Haddad was born on January 27, 1965, in Azeffoun, a coastal town in the Tizi Ouzou province of Kabylie, Algeria. He studied at Mouloud Mammeri University of Tizi-Ouzou, graduating in 1988, and moved directly into business. In 1987, a year before founding his construction group, he and his brothers had already opened Le Marin, a seafront hotel in Azzefoun. The instinct to build was there before the money was.
He co-founded ETRHB (Entreprise des Travaux Routiers, Hydrauliques et Bâtiments) with his five brothers in 1988. In 1993, ETRHB signed its first significant contract, a 1 million euro deal to construct a highway in Kabylie. It was modest. What followed was not. By 2002, ETRHB was the largest privately owned construction company in all of Algeria, displacing every competitor in a market that foreign firms had long dominated.

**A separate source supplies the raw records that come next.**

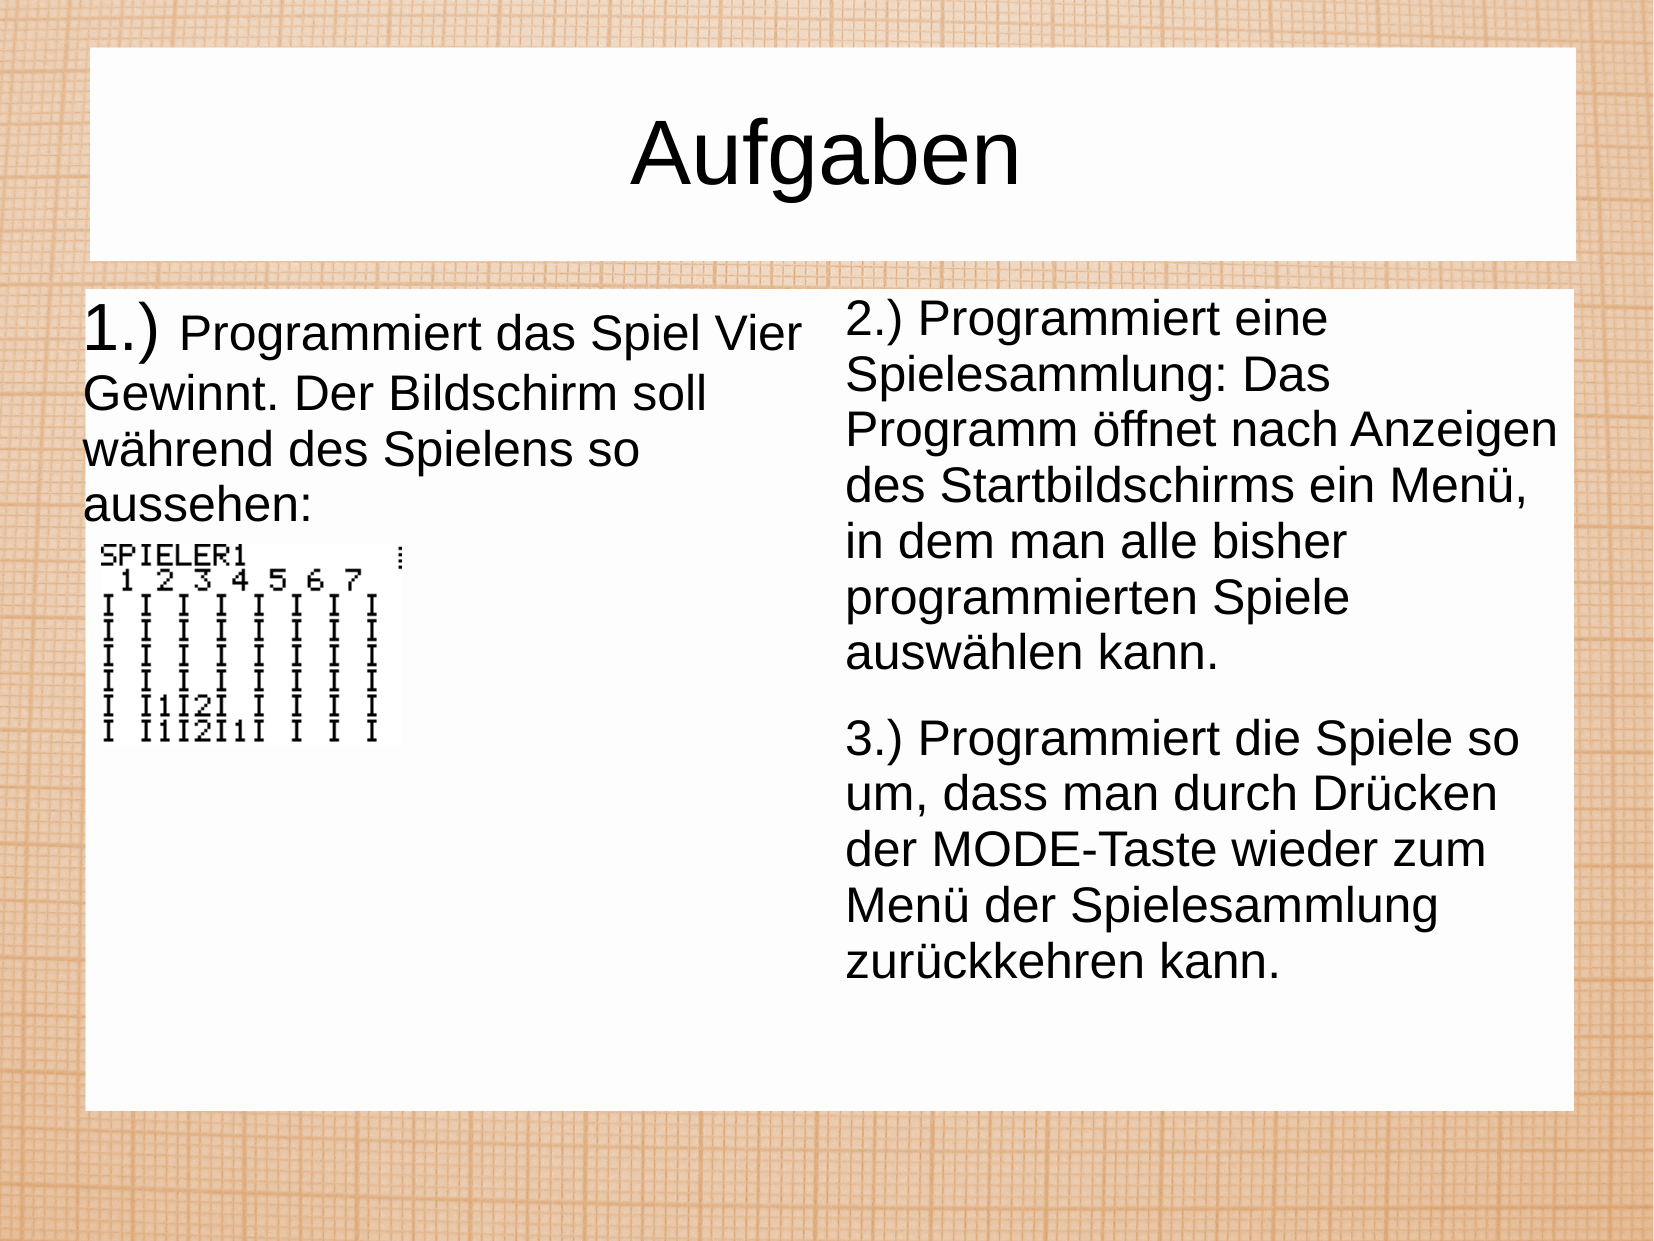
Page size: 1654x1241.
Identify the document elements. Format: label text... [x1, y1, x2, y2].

picture [0, 0, 1654, 1241]
list 1.) Programmiert das Spiel Vier Gewinnt. Der Bildschirm soll während des Spielens so aussehen: [82, 290, 809, 1109]
list 2.) Programmiert eine Spielesammlung: Das Programm öffnet nach Anzeigen des Startbildschirms ein Menü, in dem man alle bisher programmierten Spiele auswählen kann. 3.) Programmiert die Spiele so um, dass man durch Drücken der MODE-Taste wieder zum Menü der Spielesammlung zurückkehren kann. [845, 290, 1572, 1109]
title Aufgaben [82, 49, 1571, 257]
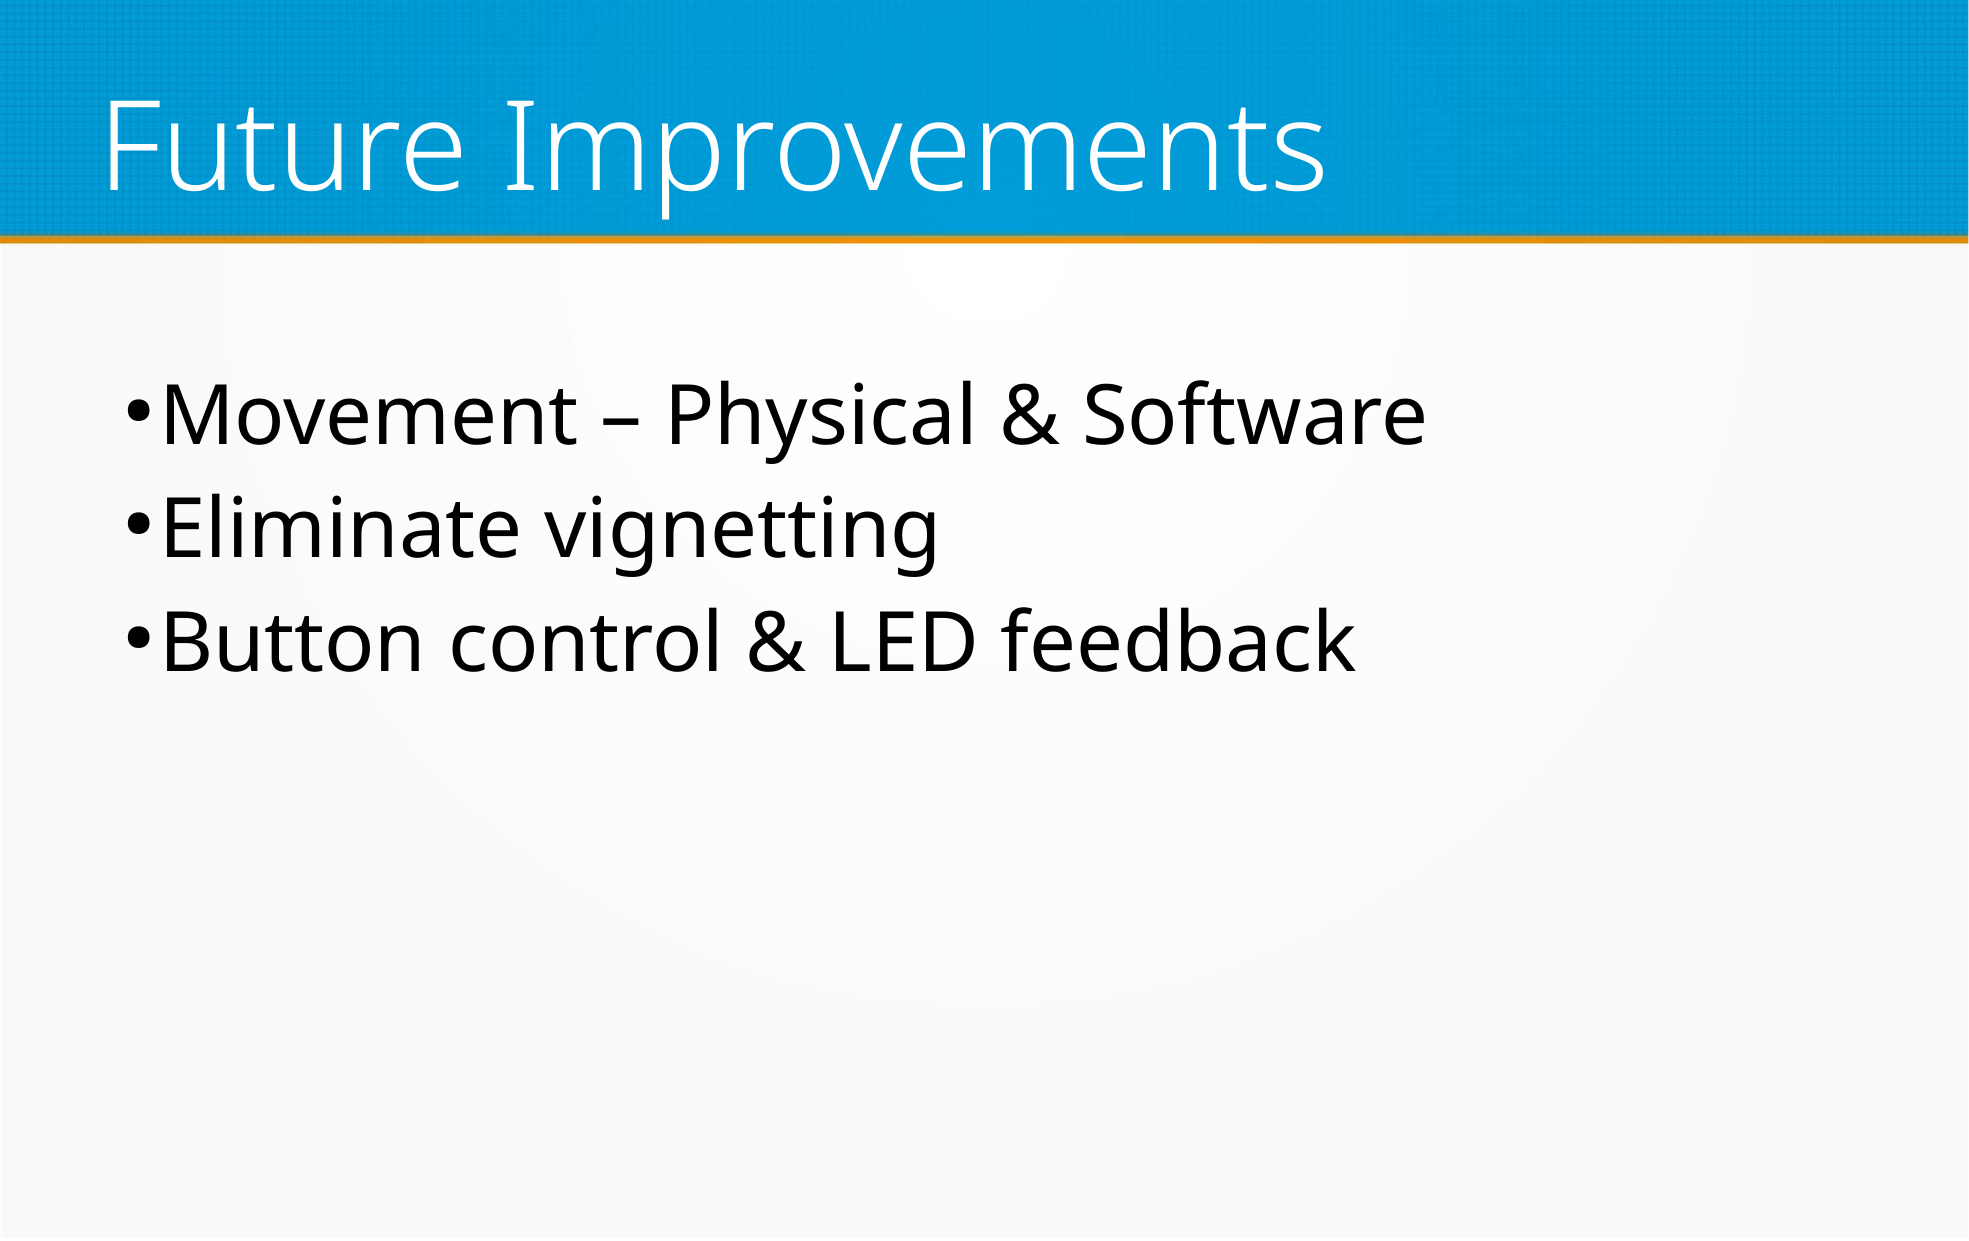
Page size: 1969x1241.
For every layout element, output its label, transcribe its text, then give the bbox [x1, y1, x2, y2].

Between 2006 and 2015, ETRHB’s turnover grew from $70 million to $400 million, with profits exceeding $150 million. The group expanded in multiple directions at once. In 2003, ETRHB entered the bitumen sector. In 2006, it launched SAVEM Spa, a vehicle distribution subsidiary. In 2009, Haddad added a media operation, publishing two newspapers and launching two television channels, giving him reach over public discourse that matched his grip on physical infrastructure. In 2010, he acquired 83% of USM Alger, one of Algeria’s most historic football clubs, for 700 million dinars. By 2015, ETRHB’s total assets were estimated at 99 billion dinars, close to one billion euros.
The international chapter of his empire revealed ambitions that extended far beyond Algeria. In 2011, Haddad acquired El Palace Barcelona, the former Ritz and one of the city’s most prestigious five-star establishments, for approximately €67.6 million through a Spanish holding company. He later added Hotel Miramar Barcelona and Gran Hotel La Florida to the portfolio. Three of Catalonia’s grandest hotels, owned by a builder from Kabylie.
In November 2014, Haddad was elected president of the Forum des Chefs d’Entreprises, Algeria’s most influential private sector employers’ organization, a position that placed him at the intersection of business and political power. In November 2017, then-US Secretary of State Rex Tillerson gave Haddad a personal copy of the 1795 Peace and Friendship Treaty between Algeria and the United States, a symbolic gesture that underlined how far his influence had traveled.
The fall was proportionate to the height. At the time of his arrest, prosecutors said ETRHB had accumulated more than 450 bank credits exceeding €700 million and had been awarded over 270 projects worth approximately €7 billion, largely through political connections rather than competitive tenders. In July 2020, an Algerian court sentenced him to 18 years in prison and an 8 million dinar fine for illegally obtaining privileges, public contracts and squandering state funds. On appeal in November 2020, the sentence was reduced to 12 years. Additional convictions followed in 2021 and 2022.
In 2021, the Algerian Supreme Court rejected Haddad’s appeal and transferred the entire ETRHB group, all subsidiaries included, to the state treasury. The Barcelona hotels followed. In August 2025, the Algerian National Investment Fund officially received full ownership of El Palace Barcelona after a judicial transfer process completed through Spanish courts, closing the last visible chapter of his international portfolio.
Haddad is currently serving his sentence at Tazoult prison in eastern Algeria. His net worth, once estimated at $300 million, is now a matter for the courts rather than the markets. The company he spent three decades building belongs to the state. The hotels he bought in Barcelona belong to the state. What remains is the story: a man from a coastal Algerian town who built the biggest private construction empire in his country’s history, and lost every piece of it in the years that followed a single night at a border crossing.